Le dernier travail annexe aux consultations mentionné lors des entretiens est la mise à jour des connaissances par la formation continue. Cette formation est réalisée par tous les généralistes, sous des formes différentes, formelles ou non, individuelles et collectives. Contrairement aux autres tâches annexes, la formation continue leur semble essentielle, et ils prennent le temps de la réaliser régulièrement. A noter que cette actualisation des connaissances est parfois réalisée au cours de la consultation, lorsqu’ils s’interrogent sur une situation clinique.

La liste des missions annexes du généraliste n’est pas exhaustive dans ce travail mais donne une idée de la complexité de la gestion du temps. Ce travail montre la lassitude voire la colère des médecins vis-à-vis de missions qui les éloignent de leur rôle d’accompagnement des patients.

3) Le manque de temps source de frustration

L’idée du temps est évoquée par la plupart des médecins dans les différentes étapes de la consultation. Le temps est en effet un gage de qualité des soins, et assurer toutes ces missions pendant la consultation semble difficile pour les généralistes.

La plupart regrettent de ne pas avoir plus de temps à consacrer à leurs patients, car cette situation est en contradiction avec les principes de disponibilité et d’accompagnement qu’ils mettent en avant. C’est donc souvent un sentiment de frustration qui est associé à ce manque de temps.

Ce sentiment apparait également chez 2 médecins lorsqu’ils évoquent la contrainte du temps dans la réalisation de leur formation continue : impossibilité à participer à un groupe de pairs ou à lire les formes non synthétiques des recommandations.

En effet, comment assurer une prise en charge de qualité lorsque le temps manque pour la formation continue ou pour la réalisation correcte des différentes missions de la consultation ? La frustration est en partie liée à une insatisfaction concernant la qualité des soins et l’obligation de déléguer certaines missions, notamment l’éducation thérapeutique.

L’indignation et la colère qui s’y associent chez certains médecins témoignent d’un sentiment d’incompréhension de leurs difficultés par les décideurs et structures de la politique de santé (politiques, assurance maladie, HAS…).

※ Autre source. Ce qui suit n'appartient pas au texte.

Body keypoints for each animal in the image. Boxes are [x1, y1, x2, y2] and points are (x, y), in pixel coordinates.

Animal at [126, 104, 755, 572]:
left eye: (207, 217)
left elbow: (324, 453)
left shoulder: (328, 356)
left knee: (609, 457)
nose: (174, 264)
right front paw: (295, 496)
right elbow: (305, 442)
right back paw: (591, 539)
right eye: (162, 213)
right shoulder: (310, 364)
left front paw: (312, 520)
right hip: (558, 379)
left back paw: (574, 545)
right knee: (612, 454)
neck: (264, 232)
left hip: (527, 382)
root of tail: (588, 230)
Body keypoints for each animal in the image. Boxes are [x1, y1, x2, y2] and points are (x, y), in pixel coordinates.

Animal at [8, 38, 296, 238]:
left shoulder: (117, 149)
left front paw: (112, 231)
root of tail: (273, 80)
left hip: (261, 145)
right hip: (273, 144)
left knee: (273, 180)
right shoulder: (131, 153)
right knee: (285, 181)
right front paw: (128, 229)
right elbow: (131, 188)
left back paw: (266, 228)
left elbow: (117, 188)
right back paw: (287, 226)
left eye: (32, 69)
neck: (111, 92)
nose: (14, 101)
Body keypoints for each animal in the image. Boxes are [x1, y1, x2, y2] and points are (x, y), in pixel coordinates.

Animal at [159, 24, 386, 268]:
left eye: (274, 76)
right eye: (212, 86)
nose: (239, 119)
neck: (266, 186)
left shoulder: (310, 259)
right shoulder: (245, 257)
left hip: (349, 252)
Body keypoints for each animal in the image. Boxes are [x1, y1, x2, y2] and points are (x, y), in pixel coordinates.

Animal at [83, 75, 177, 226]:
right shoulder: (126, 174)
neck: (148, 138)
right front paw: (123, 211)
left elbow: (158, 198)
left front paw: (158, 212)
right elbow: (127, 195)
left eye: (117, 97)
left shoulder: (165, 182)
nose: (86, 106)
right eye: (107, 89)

4) Les conséquences sur la qualité des soins

Les médecins insistent sur le temps important nécessaire à un interrogatoire complet, un examen clinique de bonne qualité et une transmission optimale des connaissances. Ils voient donc le manque de temps comme un obstacle à la qualité et à la réalisation complète des soins.

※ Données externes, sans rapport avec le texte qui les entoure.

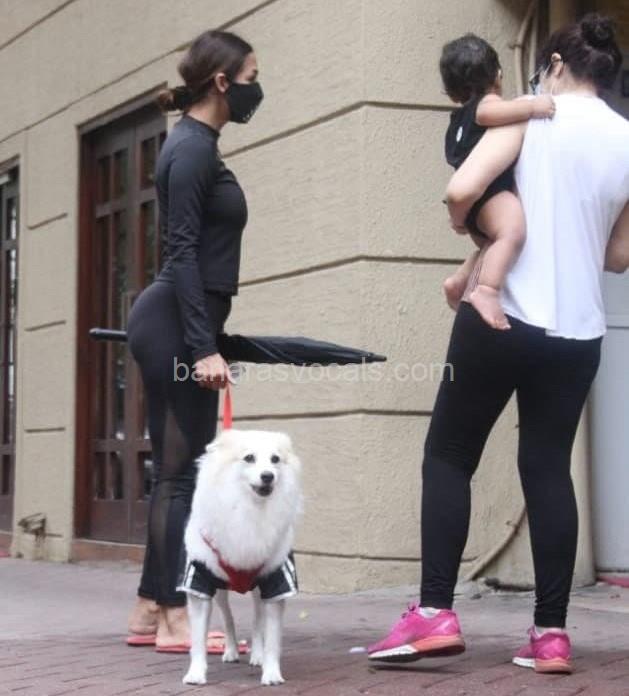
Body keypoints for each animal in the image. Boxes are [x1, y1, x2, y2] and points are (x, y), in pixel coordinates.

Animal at [179, 428, 302, 687]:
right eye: (249, 458)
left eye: (275, 459)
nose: (268, 476)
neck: (250, 509)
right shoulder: (199, 581)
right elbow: (198, 639)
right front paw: (196, 673)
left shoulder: (275, 582)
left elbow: (272, 639)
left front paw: (271, 673)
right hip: (220, 592)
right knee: (228, 618)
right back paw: (232, 650)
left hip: (258, 590)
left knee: (257, 620)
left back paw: (256, 655)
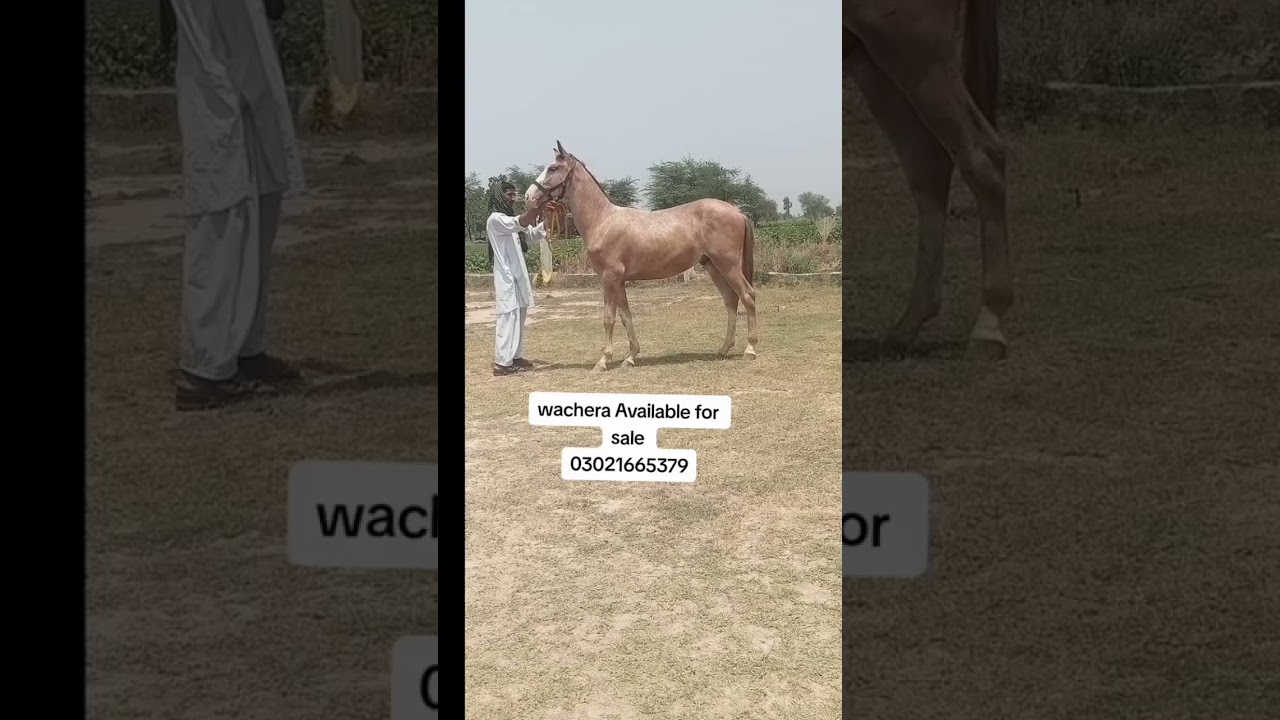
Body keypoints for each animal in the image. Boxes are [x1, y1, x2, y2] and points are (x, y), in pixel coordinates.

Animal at [525, 141, 759, 372]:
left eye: (553, 168)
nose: (528, 196)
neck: (602, 221)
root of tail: (737, 212)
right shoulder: (619, 281)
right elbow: (625, 317)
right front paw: (630, 357)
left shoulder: (609, 278)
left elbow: (608, 318)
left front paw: (603, 361)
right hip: (713, 266)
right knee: (730, 300)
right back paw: (723, 349)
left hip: (728, 265)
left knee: (748, 296)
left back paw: (750, 349)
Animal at [845, 0, 1012, 360]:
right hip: (871, 59)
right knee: (927, 161)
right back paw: (908, 324)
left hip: (915, 49)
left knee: (980, 156)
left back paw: (988, 325)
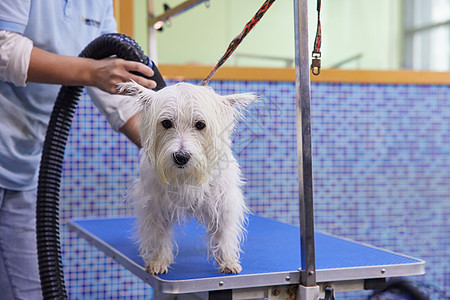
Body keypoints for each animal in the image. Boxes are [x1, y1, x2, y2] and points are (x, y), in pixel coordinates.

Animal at [118, 81, 256, 276]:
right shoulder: (155, 206)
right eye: (166, 123)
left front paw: (227, 260)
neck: (185, 176)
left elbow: (224, 232)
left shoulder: (223, 202)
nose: (181, 157)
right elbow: (159, 235)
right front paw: (158, 261)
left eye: (200, 125)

Ainsi, un des médecins a abandonné la pratique de consultations dédiées à la diététique, par manque de temps, impactant ainsi la qualité de la prise en charge non médicamenteuse en l’absence d’alternative locale. Un autre avance la difficulté de faire déshabiller complètement un patient peu autonome, dans le but de réaliser un examen clinique complet. Un dernier déplore manquer de

85

temps pour écouter le patient et ses questions concernant les règles hygiéno-diététiques. C’est donc la restitution des connaissances du patient qui est mal réalisée, gênant l’évaluation de son action par le généraliste. L’aspect médicamenteux semble moins concerné par ce problème, même si les médecins interrogés appuient principalement leur prescription sur l’examen clinique.

La surveillance adaptée d’un patient ayant une insuffisance cardiaque décompensée est parfois trop chronophage pour le médecin généraliste, qui, par manque de temps, doit adresser son patient en hospitalisation.

On voit donc bien l’impact de ce manque de temps sur la qualité de la prise en charge par le généraliste, mais aussi partiellement sur la décision d’hospitalisation en cas de décompensation. Pénalisant également la réalisation de la formation continue par les généralistes, le manque de temps influence indirectement la prise en charge par une moindre mise à jour des connaissances.